*** Begin section ***

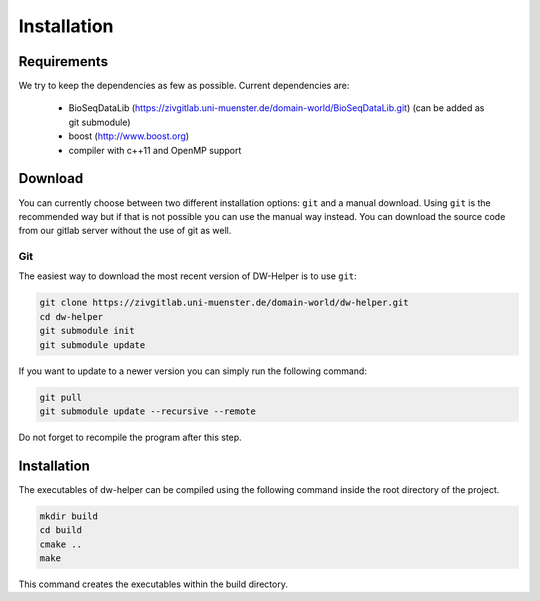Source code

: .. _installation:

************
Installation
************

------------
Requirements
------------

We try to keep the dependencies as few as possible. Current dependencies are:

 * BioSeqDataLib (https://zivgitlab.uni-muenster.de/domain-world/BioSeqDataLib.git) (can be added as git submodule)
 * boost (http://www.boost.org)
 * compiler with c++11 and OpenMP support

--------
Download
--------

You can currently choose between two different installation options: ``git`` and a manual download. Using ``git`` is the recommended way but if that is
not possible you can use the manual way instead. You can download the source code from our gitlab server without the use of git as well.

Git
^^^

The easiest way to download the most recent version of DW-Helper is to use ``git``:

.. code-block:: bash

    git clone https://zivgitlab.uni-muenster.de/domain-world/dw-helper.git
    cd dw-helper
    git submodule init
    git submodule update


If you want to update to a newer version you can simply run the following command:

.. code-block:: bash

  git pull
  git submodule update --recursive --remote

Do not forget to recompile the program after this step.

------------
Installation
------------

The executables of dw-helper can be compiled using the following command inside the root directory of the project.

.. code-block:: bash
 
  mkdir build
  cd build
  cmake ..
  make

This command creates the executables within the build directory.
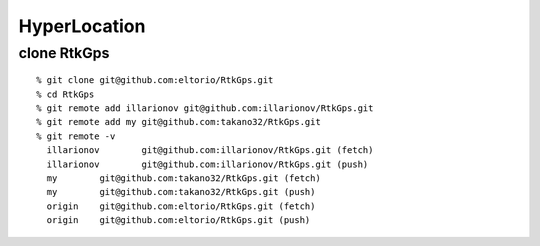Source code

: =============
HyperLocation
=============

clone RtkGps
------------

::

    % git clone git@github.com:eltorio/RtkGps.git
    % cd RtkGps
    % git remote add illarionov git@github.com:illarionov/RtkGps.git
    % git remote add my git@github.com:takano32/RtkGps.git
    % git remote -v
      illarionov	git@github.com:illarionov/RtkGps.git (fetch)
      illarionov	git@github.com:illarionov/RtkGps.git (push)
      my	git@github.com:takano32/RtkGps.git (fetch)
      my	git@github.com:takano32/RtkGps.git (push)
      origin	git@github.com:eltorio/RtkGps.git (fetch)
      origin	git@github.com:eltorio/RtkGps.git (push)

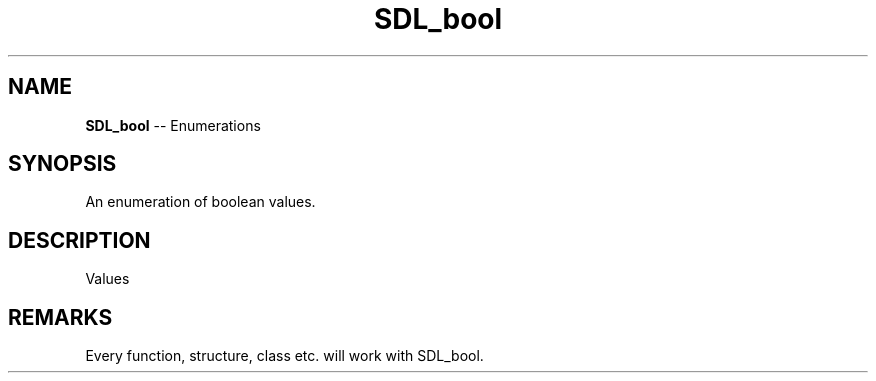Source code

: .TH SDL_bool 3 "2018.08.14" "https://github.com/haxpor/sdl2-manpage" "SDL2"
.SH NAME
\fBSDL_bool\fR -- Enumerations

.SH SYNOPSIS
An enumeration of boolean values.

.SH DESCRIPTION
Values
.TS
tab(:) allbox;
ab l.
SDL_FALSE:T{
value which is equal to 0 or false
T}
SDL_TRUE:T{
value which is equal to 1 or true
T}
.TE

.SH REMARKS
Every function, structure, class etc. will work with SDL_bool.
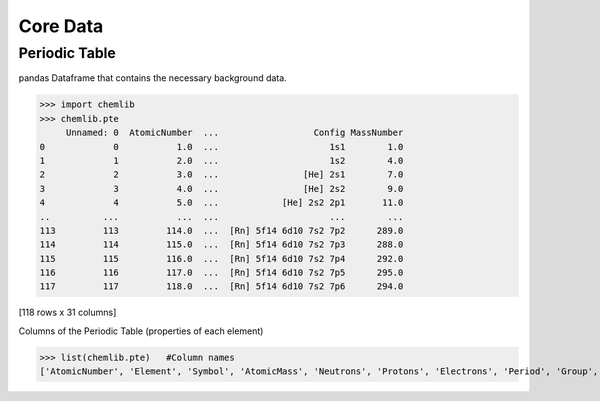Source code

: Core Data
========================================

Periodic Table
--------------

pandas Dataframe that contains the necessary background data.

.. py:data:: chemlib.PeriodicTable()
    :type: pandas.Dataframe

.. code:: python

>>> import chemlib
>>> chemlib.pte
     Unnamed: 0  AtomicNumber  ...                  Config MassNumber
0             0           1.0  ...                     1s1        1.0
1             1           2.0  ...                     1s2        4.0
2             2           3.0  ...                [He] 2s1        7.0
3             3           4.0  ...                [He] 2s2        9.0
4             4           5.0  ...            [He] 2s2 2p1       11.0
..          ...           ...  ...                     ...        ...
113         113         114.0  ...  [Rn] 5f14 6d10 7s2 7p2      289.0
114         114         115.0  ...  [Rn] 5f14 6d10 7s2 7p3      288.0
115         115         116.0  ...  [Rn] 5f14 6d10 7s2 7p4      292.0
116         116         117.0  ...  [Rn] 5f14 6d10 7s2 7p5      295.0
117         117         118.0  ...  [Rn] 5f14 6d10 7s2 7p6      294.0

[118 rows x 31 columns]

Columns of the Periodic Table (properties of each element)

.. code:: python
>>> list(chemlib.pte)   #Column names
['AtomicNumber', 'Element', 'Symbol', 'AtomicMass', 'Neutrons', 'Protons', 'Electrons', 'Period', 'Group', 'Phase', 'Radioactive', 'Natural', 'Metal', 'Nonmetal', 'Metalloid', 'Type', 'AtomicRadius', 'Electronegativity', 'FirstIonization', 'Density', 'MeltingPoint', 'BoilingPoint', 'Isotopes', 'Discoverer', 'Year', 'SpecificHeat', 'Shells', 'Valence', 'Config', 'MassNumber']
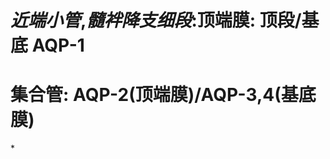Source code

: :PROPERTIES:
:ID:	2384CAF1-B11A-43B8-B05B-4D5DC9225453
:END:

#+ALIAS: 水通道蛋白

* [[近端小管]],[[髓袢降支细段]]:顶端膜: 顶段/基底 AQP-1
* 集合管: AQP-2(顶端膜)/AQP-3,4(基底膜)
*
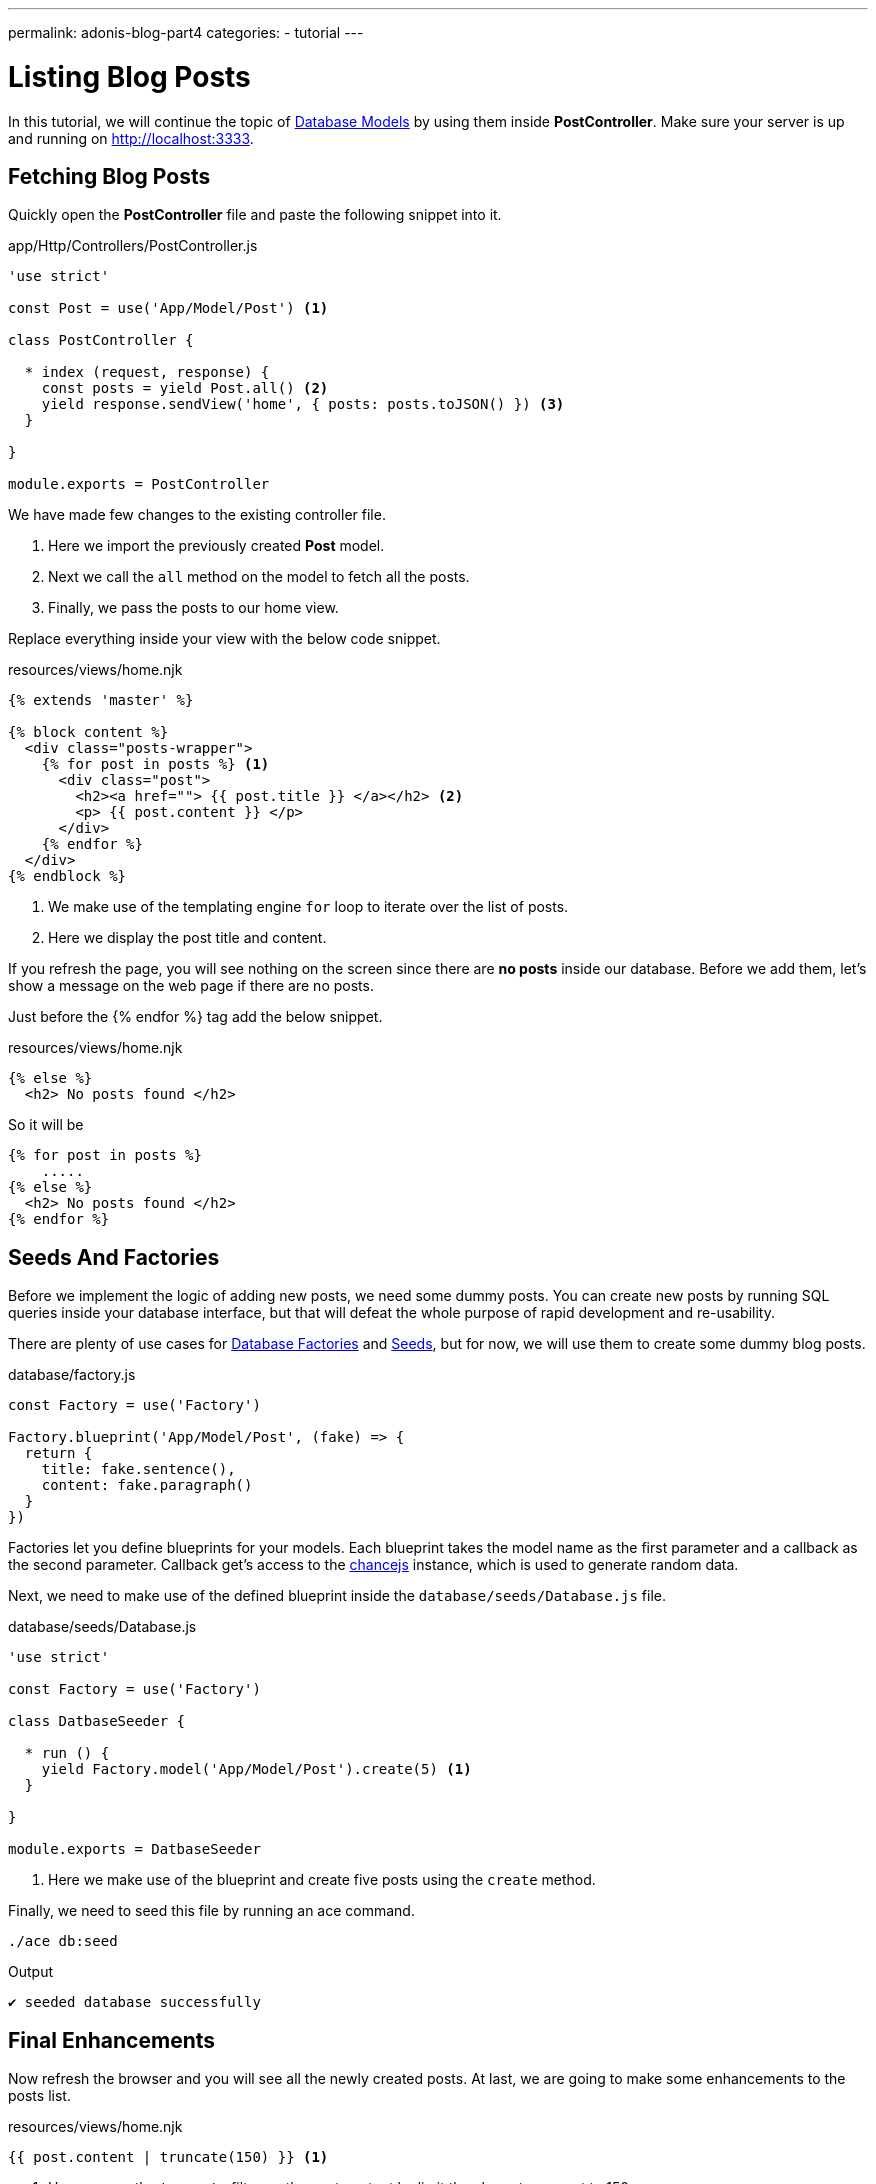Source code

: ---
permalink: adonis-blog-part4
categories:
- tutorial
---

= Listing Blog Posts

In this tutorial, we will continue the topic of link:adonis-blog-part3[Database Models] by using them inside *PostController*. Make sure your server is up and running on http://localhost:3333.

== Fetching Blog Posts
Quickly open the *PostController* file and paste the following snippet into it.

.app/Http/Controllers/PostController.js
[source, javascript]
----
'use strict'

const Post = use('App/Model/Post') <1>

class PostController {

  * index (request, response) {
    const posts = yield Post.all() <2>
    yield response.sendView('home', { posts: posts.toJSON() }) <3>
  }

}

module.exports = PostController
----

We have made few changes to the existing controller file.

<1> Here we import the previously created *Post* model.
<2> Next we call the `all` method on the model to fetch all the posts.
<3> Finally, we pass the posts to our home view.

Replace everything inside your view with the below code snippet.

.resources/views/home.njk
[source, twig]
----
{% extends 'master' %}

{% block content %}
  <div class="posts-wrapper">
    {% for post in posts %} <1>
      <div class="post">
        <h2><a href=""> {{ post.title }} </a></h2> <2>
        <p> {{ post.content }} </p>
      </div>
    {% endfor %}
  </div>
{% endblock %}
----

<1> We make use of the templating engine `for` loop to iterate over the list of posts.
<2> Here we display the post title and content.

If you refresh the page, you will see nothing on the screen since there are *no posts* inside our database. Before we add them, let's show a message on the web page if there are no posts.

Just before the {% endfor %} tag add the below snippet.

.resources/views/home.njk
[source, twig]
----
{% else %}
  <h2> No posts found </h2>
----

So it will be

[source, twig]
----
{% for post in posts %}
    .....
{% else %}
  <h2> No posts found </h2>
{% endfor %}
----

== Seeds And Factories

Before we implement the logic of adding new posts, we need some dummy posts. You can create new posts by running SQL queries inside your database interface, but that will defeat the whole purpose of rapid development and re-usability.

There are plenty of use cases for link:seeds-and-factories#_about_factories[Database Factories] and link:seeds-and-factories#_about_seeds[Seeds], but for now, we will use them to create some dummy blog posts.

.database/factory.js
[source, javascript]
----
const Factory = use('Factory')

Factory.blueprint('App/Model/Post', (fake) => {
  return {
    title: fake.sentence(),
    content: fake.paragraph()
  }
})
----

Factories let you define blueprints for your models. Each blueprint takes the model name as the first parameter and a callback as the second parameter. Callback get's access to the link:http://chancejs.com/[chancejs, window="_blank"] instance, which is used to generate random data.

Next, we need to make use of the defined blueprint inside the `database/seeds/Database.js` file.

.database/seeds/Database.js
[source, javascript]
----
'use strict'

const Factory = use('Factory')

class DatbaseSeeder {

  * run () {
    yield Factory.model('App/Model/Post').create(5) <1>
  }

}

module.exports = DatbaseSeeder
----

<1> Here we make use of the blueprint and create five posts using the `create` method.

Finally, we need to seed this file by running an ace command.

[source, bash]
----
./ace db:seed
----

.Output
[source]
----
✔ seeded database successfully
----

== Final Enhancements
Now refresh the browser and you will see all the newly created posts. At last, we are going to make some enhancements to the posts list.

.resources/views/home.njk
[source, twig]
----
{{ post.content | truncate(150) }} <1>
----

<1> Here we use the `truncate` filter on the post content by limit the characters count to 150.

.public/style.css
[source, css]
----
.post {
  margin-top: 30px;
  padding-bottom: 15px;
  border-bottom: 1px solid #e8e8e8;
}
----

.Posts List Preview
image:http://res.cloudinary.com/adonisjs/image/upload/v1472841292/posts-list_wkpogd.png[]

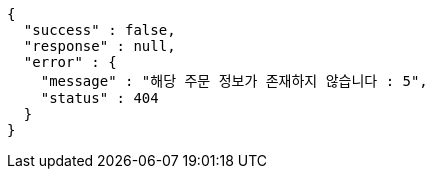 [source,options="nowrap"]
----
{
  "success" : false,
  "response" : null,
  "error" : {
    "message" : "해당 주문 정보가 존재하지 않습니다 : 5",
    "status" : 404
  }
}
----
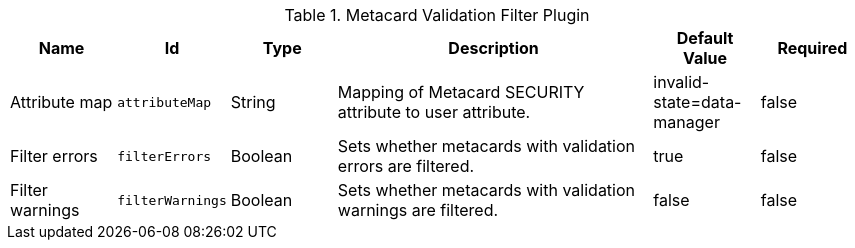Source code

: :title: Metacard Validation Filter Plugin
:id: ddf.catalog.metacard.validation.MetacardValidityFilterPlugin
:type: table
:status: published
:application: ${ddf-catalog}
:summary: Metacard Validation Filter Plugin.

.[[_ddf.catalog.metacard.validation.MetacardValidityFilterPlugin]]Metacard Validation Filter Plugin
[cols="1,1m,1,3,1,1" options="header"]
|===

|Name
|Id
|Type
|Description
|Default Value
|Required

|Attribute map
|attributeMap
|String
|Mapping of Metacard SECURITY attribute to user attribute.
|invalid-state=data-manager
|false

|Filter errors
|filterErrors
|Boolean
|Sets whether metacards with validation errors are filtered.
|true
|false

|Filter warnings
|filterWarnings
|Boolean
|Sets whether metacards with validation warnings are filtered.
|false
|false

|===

*** End section ***

Return, unchanged, the lines from the first line of the material through the line that holds "cd dw-helper", inclusive, omitting pictures.

Source code

: .. _installation:

************
Installation
************

------------
Requirements
------------

We try to keep the dependencies as few as possible. Current dependencies are:

 * BioSeqDataLib (https://zivgitlab.uni-muenster.de/domain-world/BioSeqDataLib.git) (can be added as git submodule)
 * boost (http://www.boost.org)
 * compiler with c++11 and OpenMP support

--------
Download
--------

You can currently choose between two different installation options: ``git`` and a manual download. Using ``git`` is the recommended way but if that is
not possible you can use the manual way instead. You can download the source code from our gitlab server without the use of git as well.

Git
^^^

The easiest way to download the most recent version of DW-Helper is to use ``git``:

.. code-block:: bash

    git clone https://zivgitlab.uni-muenster.de/domain-world/dw-helper.git
    cd dw-helper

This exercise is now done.